++++ PROVIDED DATA ++++

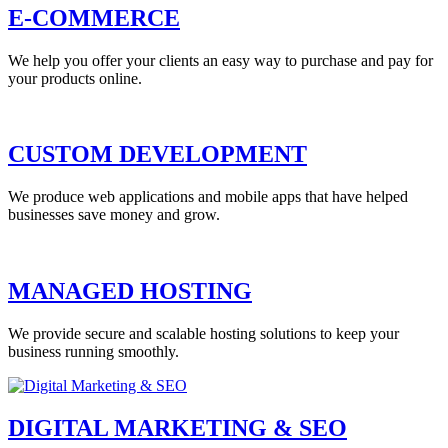
E-COMMERCE
We help you offer your clients an easy way to purchase and pay for
your products online.
CUSTOM DEVELOPMENT
We produce web applications and mobile apps that have helped
businesses save money and grow.
MANAGED HOSTING
We provide secure and scalable hosting solutions to keep your
business running smoothly.
DIGITAL MARKETING & SEO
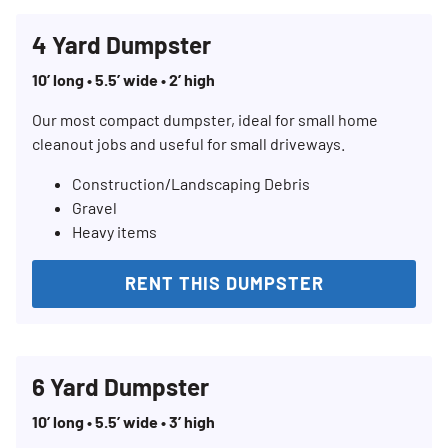
4 Yard Dumpster
10’ long • 5.5’ wide • 2’ high
Our most compact dumpster, ideal for small home
cleanout jobs and useful for small driveways.
Construction/Landscaping Debris
Gravel
Heavy items
RENT THIS DUMPSTER
6 Yard Dumpster
10’ long • 5.5’ wide • 3’ high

++++

> WHAT YOU NEED TO DO: Take from the entries every line that has the string "high".

> OUTPUT FOR THIS EXERCISE:
10’ long • 5.5’ wide • 2’ high
10’ long • 5.5’ wide • 3’ high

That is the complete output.